There are still plenty keywords available just as there’s infinite number of English words in the dictionary. Although the company states that the One Buck Wiki is in its beta stage, they feel confident that they have just started to climb their peak, meaning they will exponentially grow.
A lot of users are also buying up keywords such as “2010 Olympics”, taking a long term view on their investment. One page on the One Buck Wiki currently costs $10. For every 1000 pages sold on the One Buck Wiki, price jumps by another $10. That means a $10 page bought today will be worth $20 when they have sold 2000 pages.
With over 1400 pages sold in the last month, the company forecasts they will sell out over 4000 pages by the end of the year.
The Internet Wiki buzz was originally started with the Million Dollar Wiki, which was an experiment to pay for school tuition by Graham Langdon, a former student in college.
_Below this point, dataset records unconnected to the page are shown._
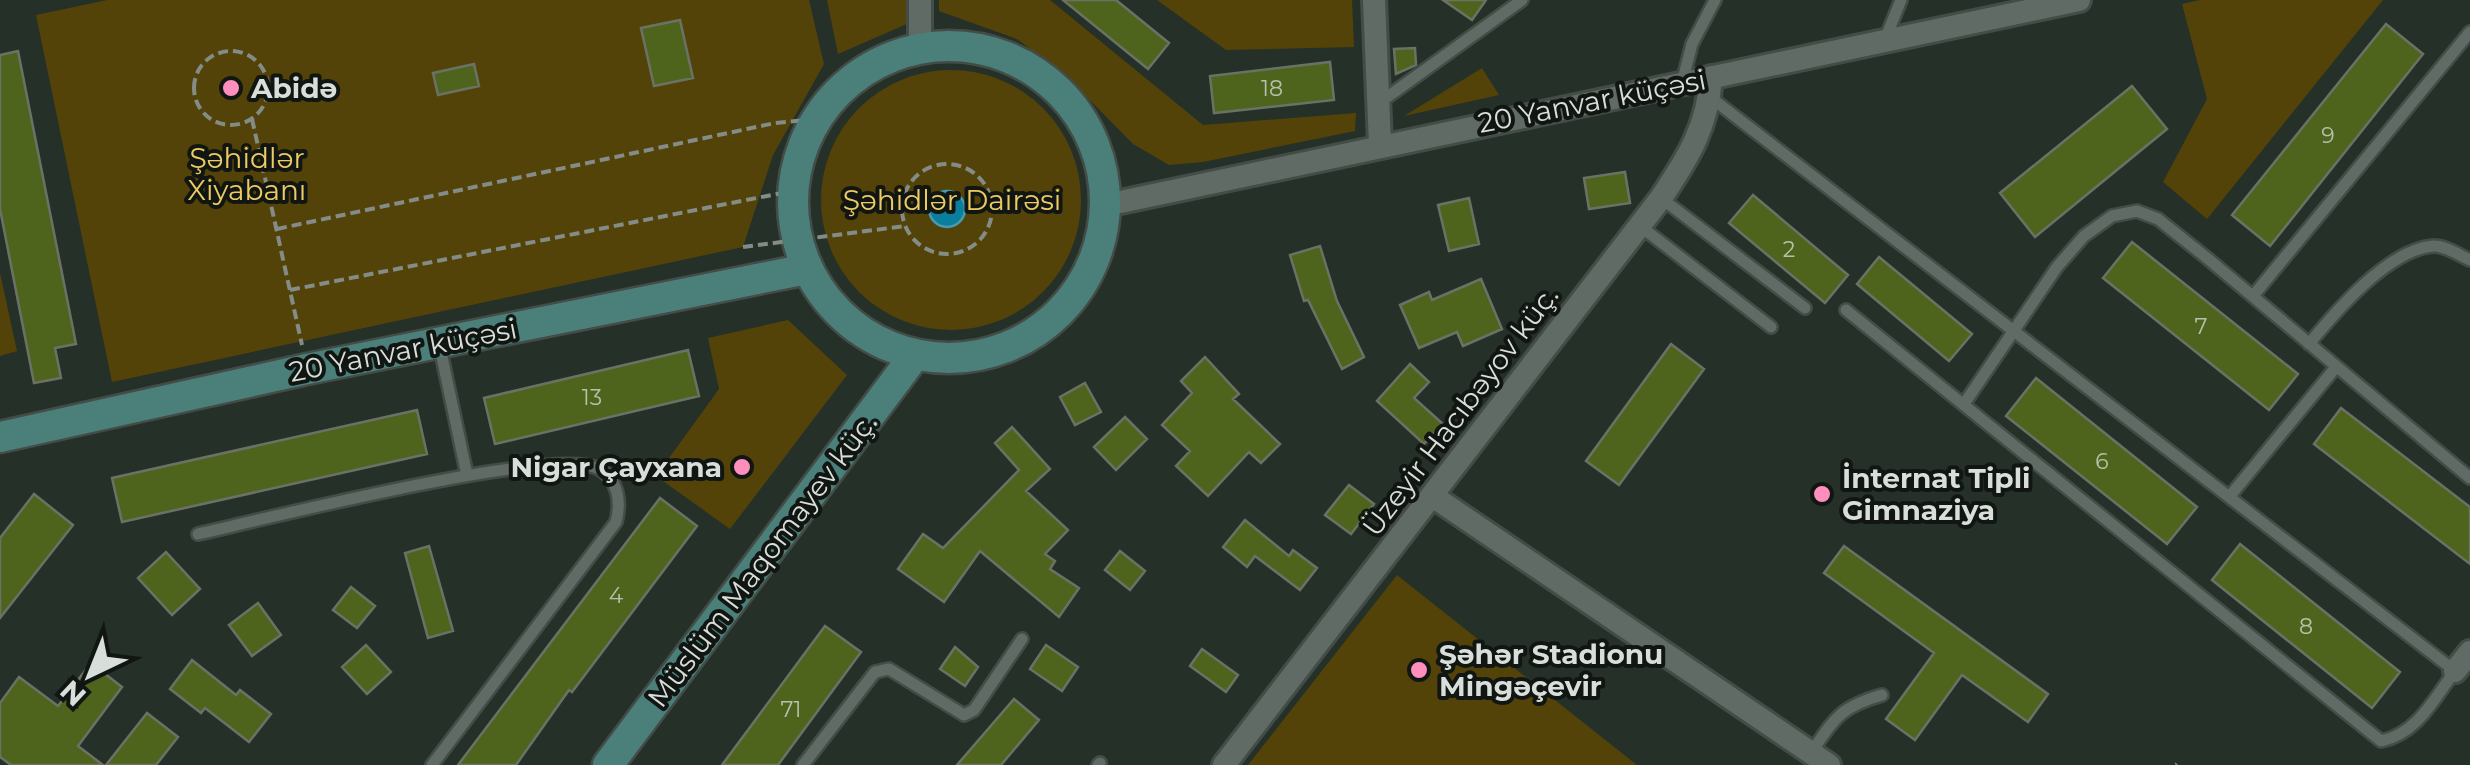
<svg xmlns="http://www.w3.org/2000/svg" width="2470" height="765" font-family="Montserrat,sans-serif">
	<rect width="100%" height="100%" fill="#253029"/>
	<!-- green -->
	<path fill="#534308" d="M107 0H809L824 64 773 155 743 247 112 382 36 15Z
		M827 0H908L909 23 838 54Z
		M939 0H1050L1203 125 1356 113 1355 131 1203 162 1169 165 1133 144 1067 77 1017 39 939 11Z
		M1157 0H1352L1354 47 1226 50Z
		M2200 0H2383L2207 219 2163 182 2207 99 2182 4Z
		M1482 68 1499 95 1404 116Z
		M821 200a130 130 0 1 1 260 0a130 130 0 1 1-260 0Z
		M0 273 17 351 0 356Z
		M788 320 847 375 730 529 656 476 719 389 708 338Z
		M1397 575 1637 765H1248Z"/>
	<!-- water -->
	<path fill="#097e9d" stroke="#479bb0" stroke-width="2.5" d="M929 209a18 18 0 1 1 36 0a18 18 0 1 1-36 0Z"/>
	<!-- building -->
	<path fill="#4e641d" stroke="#6c7166" stroke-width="2.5" d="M1063 0H1116L1169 43 1148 69Z
		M1443 0H1486L1472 20Z
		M680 20 693 78 654 86 641 28Z
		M2386 24 2423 54 2270 246 2232 215Z
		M1415 48 1416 65 1396 74 1394 49Z
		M18 51 76 344 55 348 61 378 34 383 0 209V55Z
		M1330 62 1334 100 1214 113 1210 76Z
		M474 64 479 86 438 95 433 73Z
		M2132 86 2167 129 2035 237 2000 193Z
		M1625 172 1630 203 1589 209 1584 178Z
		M1753 195 1848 275 1825 303 1729 223Z
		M1469 198 1479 244 1449 251 1438 205Z
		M2132 242 2298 374 2269 410 2103 278Z
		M1320 246 1337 301 1364 357 1342 369 1308 300 1304 301 1290 255Z
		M1879 257 1972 334 1949 361 1857 284Z
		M1481 279 1502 329 1463 346 1457 332 1419 348 1400 305 1429 292 1432 300Z
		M1671 344 1704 369 1619 485 1586 461Z
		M688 350 699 396 495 444 484 398Z
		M1205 357 1239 394 1233 399 1280 444 1261 463 1249 452 1208 496 1176 466 1190 451 1162 425 1192 393 1181 381Z
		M1410 364 1429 382 1414 398 1443 424 1424 444 1377 401Z
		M2036 378 2197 507 2167 544 2006 416Z
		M1085 383 1101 412 1075 425 1060 397Z
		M2341 408 2470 507V564L2314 444Z
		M417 410 427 454 122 522 112 478Z
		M1125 417 1147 439 1116 470 1094 447Z
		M1012 427 1050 469 1026 491 1068 530 1045 554 1055 561 1050 569 1079 588 1059 617 980 551 944 602 898 569 923 534 943 548 1019 470 995 443Z
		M1349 485 1374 504 1351 534 1325 515Z
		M34 494 73 525 0 618V538Z
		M660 498 697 526 572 692 569 690 516 765H458Z
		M1245 520 1289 556 1293 550 1317 568 1300 590 1255 556 1247 567 1223 547Z
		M2240 544 2400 672 2372 708 2212 580Z
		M429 546 453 631 428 638 405 553Z
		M1844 546 2048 694 2028 722 1962 675 1915 740 1886 719 1934 653 1824 573Z
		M1120 551 1145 571 1130 590 1105 570Z
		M166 552 200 589 172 615 138 578Z
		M351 587 375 606 357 628 333 610Z
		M258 603 281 635 252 656 229 625Z
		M825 626 861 652 778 765H722Z
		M366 645 391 672 367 694 342 667Z
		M1046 645 1078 667 1062 691 1030 669Z
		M955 647 978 667 965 686 940 669Z
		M1202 649 1238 675 1226 692 1190 666Z
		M192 660 236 695 240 690 271 714 249 742 205 708 201 713 170 689Z
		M91 663 122 687 78 746 103 765H11L0 757V703L19 677 58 706Z
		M1014 699 1039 720 1001 765H957Z
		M147 713 178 737 156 765H106Z"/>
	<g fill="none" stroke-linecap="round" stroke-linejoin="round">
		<!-- lane casing -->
		<g stroke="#434c46" stroke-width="16">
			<path id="lane" d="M1884 42 1901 0
				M1682 83 1692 44 1715 0
				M1710 97 2455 671C2434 699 2417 734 2381 741L1846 310
				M1379 103 1522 0
				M1661 198 1805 308
				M1640 226 1771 327
				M2253 296 2470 32
				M439 343 467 475
				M2309 344C2336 311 2388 250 2433 246 2444 245 2459 255 2470 260
				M1964 404 2057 267 2084 236 2112 216 2137 211 2158 219 2207 258 2470 478
				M2230 496 2336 367
				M198 534C261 520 555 445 599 469 619 480 621 503 616 522L432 765
				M1811 753C1835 718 1840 707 1882 695
				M803 765 875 672 889 669 964 715 974 710 1022 639
				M1098 765 1100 763"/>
		</g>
		<!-- street casing -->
		<g stroke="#434c46" stroke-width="28">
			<path id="street" d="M920 0V47
				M1374 0 1380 144
				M1106 205 2079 0
				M1434 497 1829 765
				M2455 671 2470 652
				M1224 765 1661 198C1688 158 1708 126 1711 77"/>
		</g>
		<!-- secondary casing -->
		<g stroke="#434c46" stroke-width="35">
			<path id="secondary" d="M793 202a156 156 0 1 1 312 0a156 156 0 1 1-312 0Z
				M0 437 307 369 807 269
				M608 765 915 355"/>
		</g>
		<!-- path -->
		<path stroke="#838c87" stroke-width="4" stroke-dasharray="10 5" stroke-linecap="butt" d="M194 88a37 37 0 1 1 74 0a37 37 0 1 1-74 0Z
			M252 119 302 345
			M902 209a45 45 0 1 1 90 0a45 45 0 1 1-90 0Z
			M277 229 775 123 817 119
			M743 247 905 226
			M290 290 792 191
			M2176 765 2177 764"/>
		<!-- lane -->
		<use href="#lane" stroke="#5f6b64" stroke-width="11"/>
		<!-- street -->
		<use href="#street" stroke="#5f6b64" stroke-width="22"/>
		<!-- secondary -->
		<use href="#secondary" stroke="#4b807a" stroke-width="30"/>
	</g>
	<!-- markers -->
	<g fill="#fe8ebc" stroke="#121613" stroke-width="4">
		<circle cx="231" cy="88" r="10"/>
		<circle cx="742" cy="467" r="10"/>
		<circle cx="1822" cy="494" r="10"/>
		<circle cx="1419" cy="670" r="10"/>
	</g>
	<g text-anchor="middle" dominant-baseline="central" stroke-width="8" stroke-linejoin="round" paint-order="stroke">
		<!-- number labels -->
		<g font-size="22" fill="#b6c0ac">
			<text x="1272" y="88">18</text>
			<text x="2328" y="135">9</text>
			<text x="1789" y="249">2</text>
			<text x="2201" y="326">7</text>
			<text x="592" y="397">13</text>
			<text x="2102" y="461">6</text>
			<text x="616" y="595">4</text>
			<text x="2306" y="626">8</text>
			<text x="791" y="709">71</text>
		</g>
		<!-- poi labels -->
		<g font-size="28" font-weight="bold" fill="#d8dfdb" stroke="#121613" text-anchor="start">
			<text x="251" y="88">Abidə</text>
			<text x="722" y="467" text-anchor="end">Nigar Çayxana</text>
			<text x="1842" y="478">İnternat Tipli<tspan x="1842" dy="32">Gimnaziya</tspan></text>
			<text x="1439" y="654">Şəhər Stadionu<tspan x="1439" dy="32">Mingəçevir</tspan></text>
		</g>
		<!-- street labels -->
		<g font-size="28" fill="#d8dfdb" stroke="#121613">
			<text transform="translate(1592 101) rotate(-11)">20 Yanvar küçəsi</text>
			<text transform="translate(403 350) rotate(-11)">20 Yanvar küçəsi</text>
			<text transform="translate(1460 411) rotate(-53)">Üzeyir Hacıbəyov küç.</text>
			<text transform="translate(762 560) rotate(-53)">Müslüm Maqomayev küç.</text>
		</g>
		<!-- park labels -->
		<g font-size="28" fill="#eccc61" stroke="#121613">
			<text x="247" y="158">Şəhidlər<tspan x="247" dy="32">Xiyabanı</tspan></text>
			<text x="952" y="200">Şəhidlər Dairəsi</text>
		</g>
	</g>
	<!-- north arrow -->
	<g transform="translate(90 675) rotate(223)" stroke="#121613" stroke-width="8" paint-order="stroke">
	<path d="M0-8L18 38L0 25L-18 38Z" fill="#d8dfdb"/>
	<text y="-15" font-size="28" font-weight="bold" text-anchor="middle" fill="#d8dfdb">N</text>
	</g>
</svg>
Graham has dropped out of school to pursue his new entrepreneurship at Web 2.0. People are now slowly realizing Wikis are becoming the untamed blue ocean of technology to filter out spam and create new communities where only great content can exist.
With tremendous community support behind the One Buck Wiki, the founders of One Buck Wiki think they can really go “buck wild” with this concept. Thanks to Graham Langdon’s lack of college funds, the internet world will start to experience Web 2.0 all over again, not with blogs but with the new Wiki sites.
Although blogs have proliferated with free services like Google’s Blogspot and free blog softwares like WordPress, Wikis have been only appealing to experienced users familiar with the wiki syntax.
“We foresee a massive growth in Wiki communities as seen with new Wiki sites such as Malaho, a human-powered search engine driven by blog pioneers like Jason Calacanis,” says One Buck Wiki founder, Max Lee.
The difference between Wikis and a blogs are very subtle. Wikis allow thousands of users to edit a page simultaneously, while a blog simply serves a few authors. While blogs have been growing exponentially over the last couple years, Wiki sites such as One Buck Wiki, might become the next contender among the buzz makers.